By By Michael Jarvis, Head of Marketing, Albert Bartlett

6th December, 2021

“A potato is a potato is a potato” – an often quoted maxim, but one which the Albert Bartlett and Guy & Co team has been successfully combating for a decade.

Albert Bartlett founded the company in 1948 and since then it has grown from selling beetroot boiled up in a tin bath in a garden shed in Coatbridge to a large food company, specialising in potatoes of which it currently supplies almost a fifth of all of the UK’s consumption. It remains an independent, family-owned company, headquartered in Airdrie, with further sites in Norfolk, Lincolnshire, Jersey and Perthshire.

The company’s breakthrough into branded fresh potatoes came with securing the exclusive rights to the Rooster variety in the early 2000’s. The Albert Bartlett Original Rooster is a premium quality potato with a distinctive red skin, but still, “just a potato”. It required dogged determination and considerable investment in distinctive blue packaging, TV advertising and an insistence on stringent quality control and service to our retailer customers to build it into a brand which now has almost 50% share of the branded potato market and one of the highest levels of consumer loyalty in the category.

The Albert Bartlett brand has been built on a no nonsense, earthy, honesty.  For example, chef ambassadors Michel Roux Jr and the late Andrew Fairlie endorsed our products only after serving them for years in their restaurants first. The company has also not been afraid of some self-deprecating humour over the years – notably in the famous Marcia Cross adverts. In 2015, faced with a fresh potato market which remains huge, but gently declining and ageing, the company took the decision to diversify into frozen potato products. The market is younger and in growth but is also fiercely competitive – in fresh Albert Bartlett dominated the branded category; in frozen, the might of McCain’s, Aunt Bessie’s et al was a different story and early branded progress was tough. The same insistence on product quality, making our chips from potatoes grown, prepared and frozen in the UK, great service to our customers and investment in marketing have allowed the brand to grow to have a sizable foothold and it is now the fastest growing frozen potato brand (Kantar 52 weeks to 11/7/21). The portfolio was further complemented by the addition of chilled prepared potato products manufactured in Airdrie from 2019.

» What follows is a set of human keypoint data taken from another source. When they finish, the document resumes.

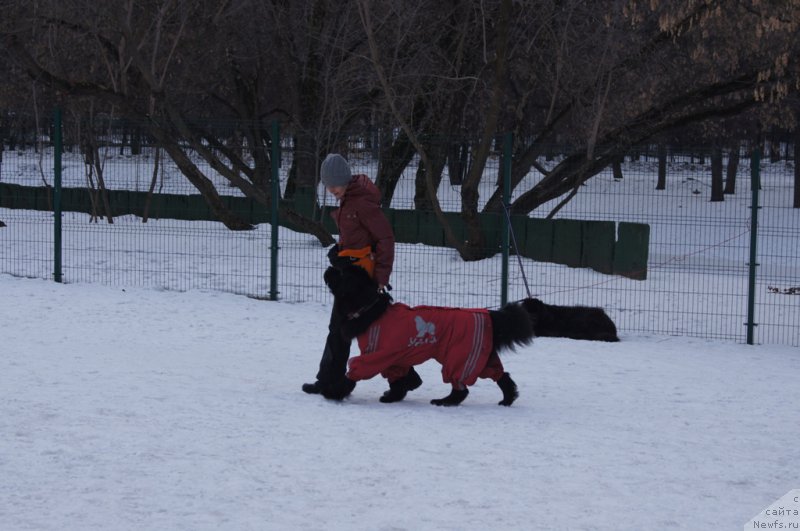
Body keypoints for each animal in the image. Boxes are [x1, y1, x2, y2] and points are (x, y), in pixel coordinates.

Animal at [324, 266, 536, 408]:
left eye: (341, 273)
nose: (329, 267)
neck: (369, 308)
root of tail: (490, 315)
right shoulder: (392, 358)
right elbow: (398, 379)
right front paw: (394, 396)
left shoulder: (375, 356)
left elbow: (354, 372)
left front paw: (333, 392)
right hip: (479, 357)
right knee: (500, 375)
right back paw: (507, 399)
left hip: (459, 357)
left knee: (460, 387)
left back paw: (445, 401)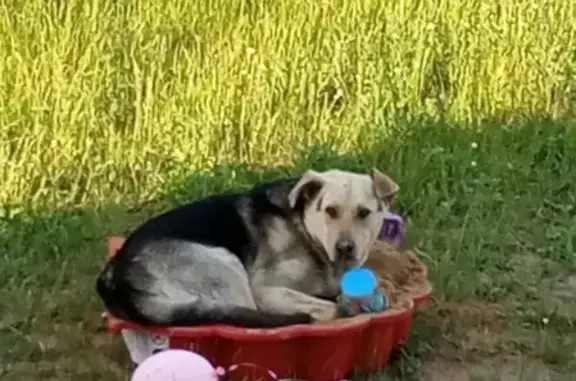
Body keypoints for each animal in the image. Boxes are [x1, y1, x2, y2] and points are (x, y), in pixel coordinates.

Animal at [95, 168, 400, 326]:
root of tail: (113, 275)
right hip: (226, 263)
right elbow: (331, 309)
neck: (306, 230)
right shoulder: (265, 290)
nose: (345, 247)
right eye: (330, 211)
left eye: (363, 213)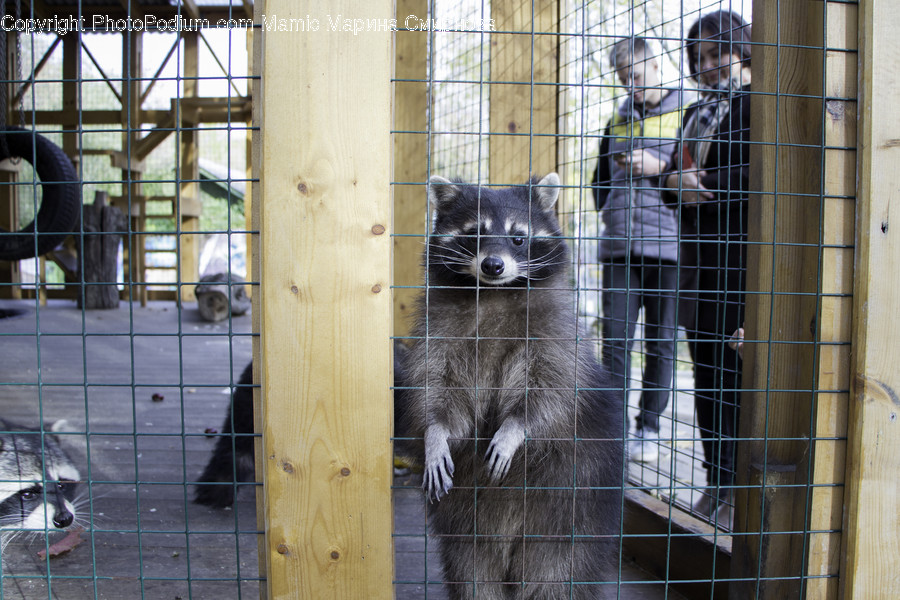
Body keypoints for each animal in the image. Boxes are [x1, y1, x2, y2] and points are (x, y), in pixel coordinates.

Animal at [399, 173, 625, 599]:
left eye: (518, 238)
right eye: (475, 234)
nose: (493, 265)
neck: (492, 292)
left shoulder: (555, 335)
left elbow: (551, 390)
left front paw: (514, 429)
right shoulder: (438, 334)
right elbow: (437, 391)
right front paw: (435, 434)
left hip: (569, 515)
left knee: (556, 576)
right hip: (467, 529)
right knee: (473, 572)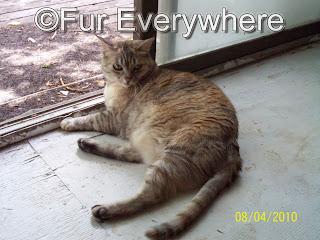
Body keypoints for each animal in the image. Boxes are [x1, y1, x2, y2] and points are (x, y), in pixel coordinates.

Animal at [60, 35, 242, 238]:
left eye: (137, 67)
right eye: (118, 67)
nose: (127, 78)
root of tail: (233, 149)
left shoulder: (111, 119)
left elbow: (90, 118)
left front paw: (69, 122)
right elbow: (89, 112)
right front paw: (73, 114)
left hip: (172, 155)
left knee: (151, 194)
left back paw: (106, 209)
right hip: (148, 141)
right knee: (128, 154)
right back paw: (87, 145)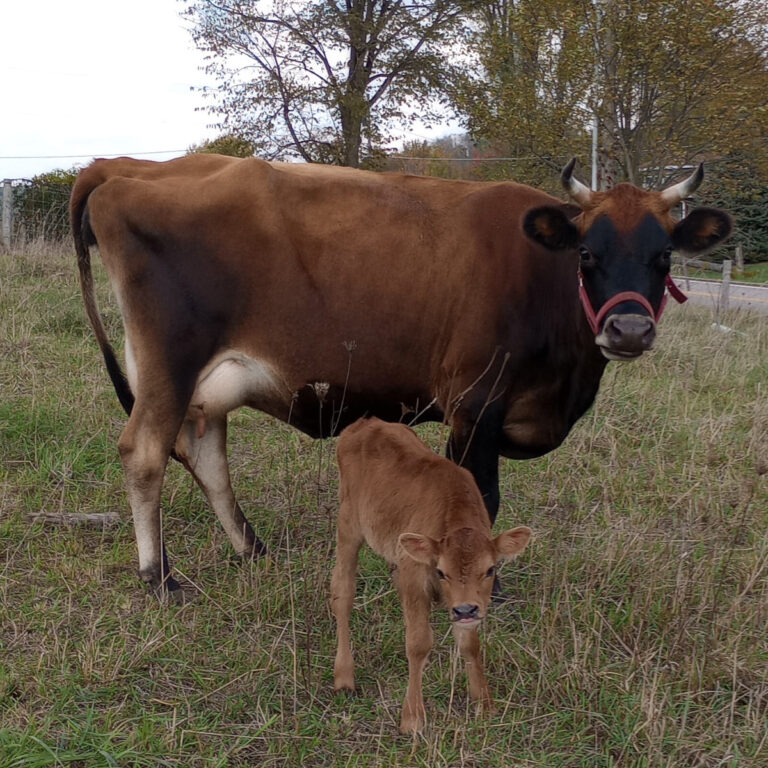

Guy & Co became the lead creative agency on the Albert Bartlett brand in 2019 and the “Do the Albert Bartlett” campaign was born that autumn with an ad tapping into the shared joy of cooking and the emotional attachment to potatoes. Our Dad and Daughter dream team danced around the kitchen to the funky sound of James Brown’s Papa’s Got A Brand New Bag, whilst members of the band appeared in unexpected places like the kitchen cupboard – or maybe they were just imaginary? The Brand New Bag of the song was carried over into reality by adopting the use of reduced thickness, recyclable plastic packaging for all of our main products, saving 92 tonnes of plastic in the first year.

Moving to the present and just-launched “Do the Extraordinary” campaign. We listened to research with our consumers which told us that they loved the entertainment and emotional appeal of the Dream Team execution, but felt that we were not providing enough rationale for why they should pay a premium for Albert Bartlett potatoes. We took the feedback and made our obsession with product quality into the focus of the advert, in a bold and humorous new direction for the campaign.  Three acrobats leap, tumble and juggle through the process of selecting, washing and drying not just good, but extraordinary potatoes to make it into Albert Bartlett bags. Music, which was so vital to the Dream Team advert, remains important but once again has been subverted by using an extract from an opera (of-course!). The acrobats are fully integrated across all of our activity from the hero TV ads to social media films and even our new recipe films.

The Guy & Co and Albert Bartlett team believes that these new expressions of the campaign will shake up the category and consolidate our position as a brand leader – the proof will, of-course, be in the next few months, but, to return to the opening statement, it could be amended to state, perhaps more accurately, “All potatoes are equal, but some are more equal than others”.